With just a few minutes of moving images, video storytelling can spark interest among potential investors by creating emotional ties to a product that is otherwise difficult to explain, says Thomas Veje Flintegaard, project director at Collaborome. Like the other Spin-outs Denmark participants, he and his team have transformed their technology into an explanatory video.
When you are a researcher working to make the cultivation of potatoes more sustainable through next-generation microbial bio-fungicides based on synergistic bacterial consortia, it can be difficult to explain to friends and family – and investors – what your solution is all about.
A short and precise video makes it much easier. As Thomas Veje Flintegaard from Collaborome explains:
“The video can make something that’s extremely geeky more tangible and understandable for anyone who doesn’t work with R&D on a daily basis.”
The video production is included in the researcher’s grant when they are accepted into the Spin‑outs Denmark programme. Collaborome’s video was filmed both in northern Jutland and in their lab.
Thomas Veje Flintegaard, who holds a PhD in health science from the University of Copenhagen, experienced that the hours spent on the production were not only a good experience but also quite valuable:
”Living images provide an incredible amount of information in a very short time. We want people to react emotionally to our project and to understand that what we are working with has a beneficial effect on both the environment and the farmers,” he explains.
“And when we have a drone flying over our fields, with the right music playing in the background, it just creates a beautiful scenery, which hopefully can create some emotional ties to the project.”
Thomas Veje Flintegaard and the Collaborome team have previously been asked to produce a short video summary for funding applications.
“It was based on a few PowerPoint slides and some useless narration. It wasn’t particularly cool. But now we can use this video to spice up our company presentation to investors,” he says.
The new video makes it much easier to explain Collaborome’s development of cutting-edge solutions to protect potato plants and to reduce farmers’ losses.
Collaborome has not yet been established as a company and is currently in the early stage, where new funding is needed to move the project forward.
“Our product works in field trials but faces the next step towards introduction into the market, which is expensive and difficult. We need funding for that,” Thomas Veje Flintegaard says.

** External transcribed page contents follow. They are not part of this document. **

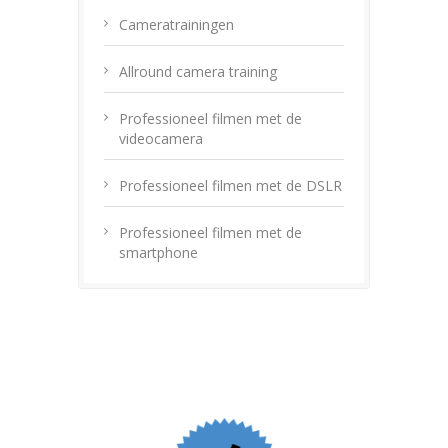
Cameratrainingen
Allround camera training
Professioneel filmen met de
videocamera
Professioneel filmen met de DSLR
Professioneel filmen met de
smartphone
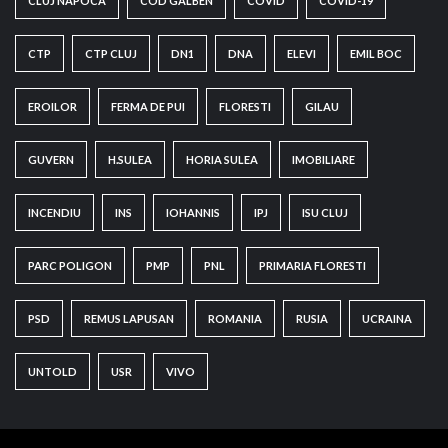
CLUJ NAPOCA
COD GALBEN
COVID
COVID-19
CTP
CTP CLUJ
DN1
DNA
ELEVI
EMIL BOC
EROILOR
FERMA DE PUI
FLORESTI
GILAU
GUVERN
H.SULEA
HORIA SULEA
IMOBILIARE
INCENDIU
INS
IOHANNIS
IPJ
ISU CLUJ
PARC POLIGON
PMP
PNL
PRIMARIA FLORESTI
PSD
REMUS LAPUSAN
ROMANIA
RUSIA
UCRAINA
UNTOLD
USR
VIVO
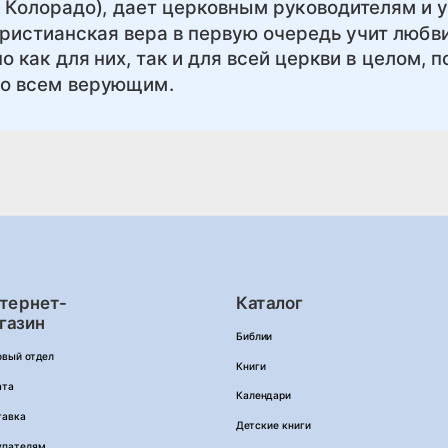
ат Колорадо), дает церковным руководителям и 
христианская вера в первую очередь учит любв
 как для них, так и для всей церкви в целом, 
но всем верующим.
тернет-
Каталог
газин
Библии
овый отдел
Книги
ата
Календари
тавка
Детские книги
упателям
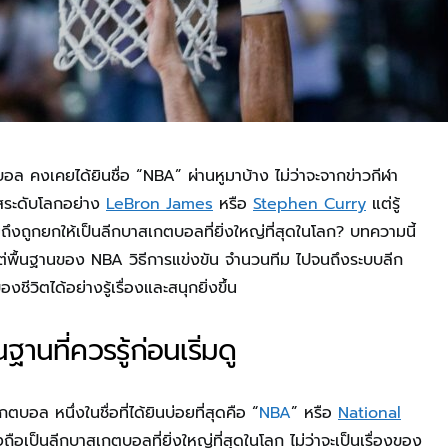
อล คงเคยได้ยินชื่อ “NBA” ผ่านหูมาบ้าง ไม่ว่าจะจากข่าวกีฬา
าสระดับโลกอย่าง
LeBron James
หรือ
Stephen Curry
แต่รู้
ถึงถูกยกให้เป็นลีกบาสเกตบอลที่ยิ่งใหญ่ที่สุดในโลก? บทความนี้
ต่พื้นฐานของ NBA วิธีการแข่งขัน จำนวนทีม ไปจนถึงระบบลีก
ชีวิตได้อย่างรู้เรื่องและสนุกยิ่งขึ้น
านที่ควรรู้ก่อนเริ่มดู
กตบอล หนึ่งในชื่อที่ได้ยินบ่อยที่สุดคือ “
NBA
” หรือ
National
งถือเป็นลีกบาสเกตบอลที่ยิ่งใหญ่ที่สุดในโลก ไม่ว่าจะเป็นเรื่องของ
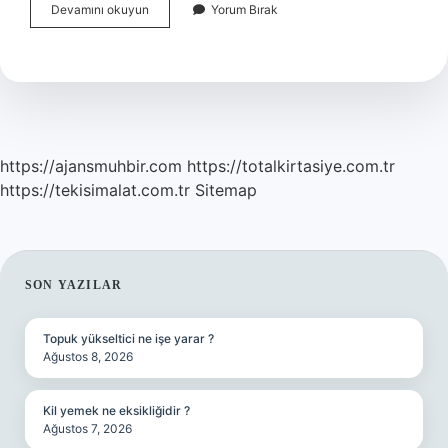
Almanca
Devamını okuyun
Yorum Bırak
Mı
Daha
Eski
Yoksa
İNgilizce
Mi
https://ajansmuhbir.com
https://totalkirtasiye.com.tr
https://tekisimalat.com.tr
Sitemap
SIDEBAR
SON YAZILAR
Topuk yükseltici ne işe yarar ?
Ağustos 8, 2026
Kil yemek ne eksikliğidir ?
Ağustos 7, 2026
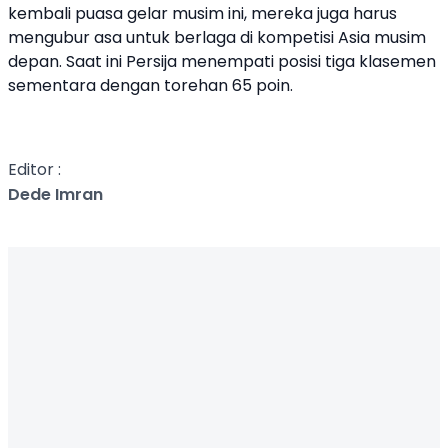
kembali puasa gelar musim ini, mereka juga harus
mengubur asa untuk berlaga di kompetisi Asia musim
depan. Saat ini Persija menempati posisi tiga klasemen
sementara dengan torehan 65 poin.
Editor :
Dede Imran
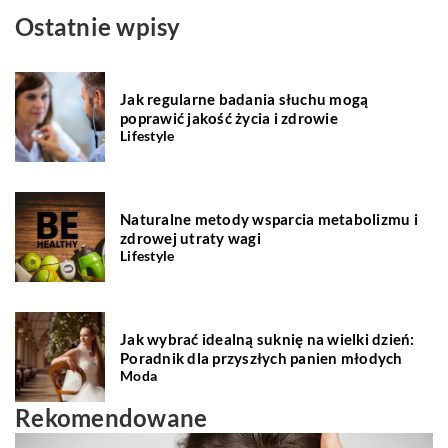
Ostatnie wpisy
Jak regularne badania słuchu mogą
poprawić jakość życia i zdrowie
Lifestyle
Naturalne metody wsparcia metabolizmu i
zdrowej utraty wagi
Lifestyle
Jak wybrać idealną suknię na wielki dzień:
Poradnik dla przyszłych panien młodych
Moda
Rekomendowane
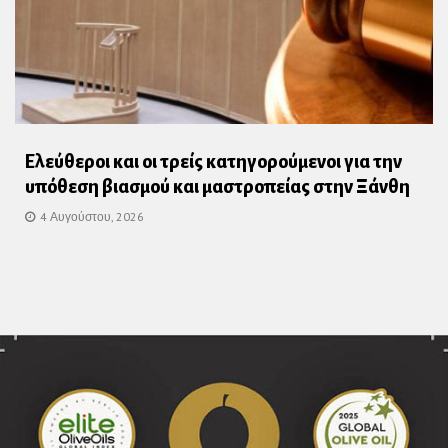
Ελεύθεροι και οι τρείς κατηγορούμενοι για την
υπόθεση βιασμού και μαστροπείας στην Ξάνθη
4 Αυγούστου, 2026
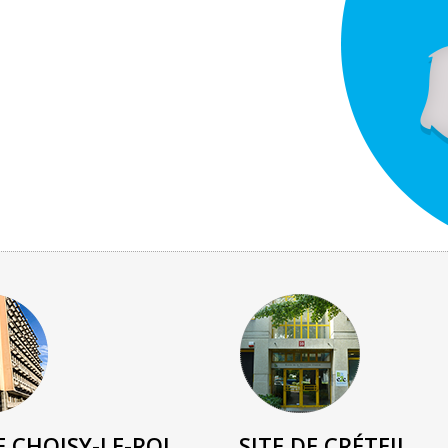
E CHOISY-LE-ROI
SITE DE CRÉTEIL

The video has made it easier to present the technology. He recently posted the video on LinkedIn – with overwhelming results:
“The fact that it was seen by thousands of people means that I have now connected with potential investors,” he says.
Collaborome
Collaborome develops the next generation of biopesticides using a consortium of bacteria, called collaboromes.
Collaborome’s lead product candidate in greenhouse trials delivers 25 per cent yield gains under fungal pressure.
Collaborome will initiate talks over the next 12 months with potential investors to be able to raise the first round of funding in 2027.
Spin-outs Denmark is a unique program that invests in researchers who create more impact by starting research-based companies.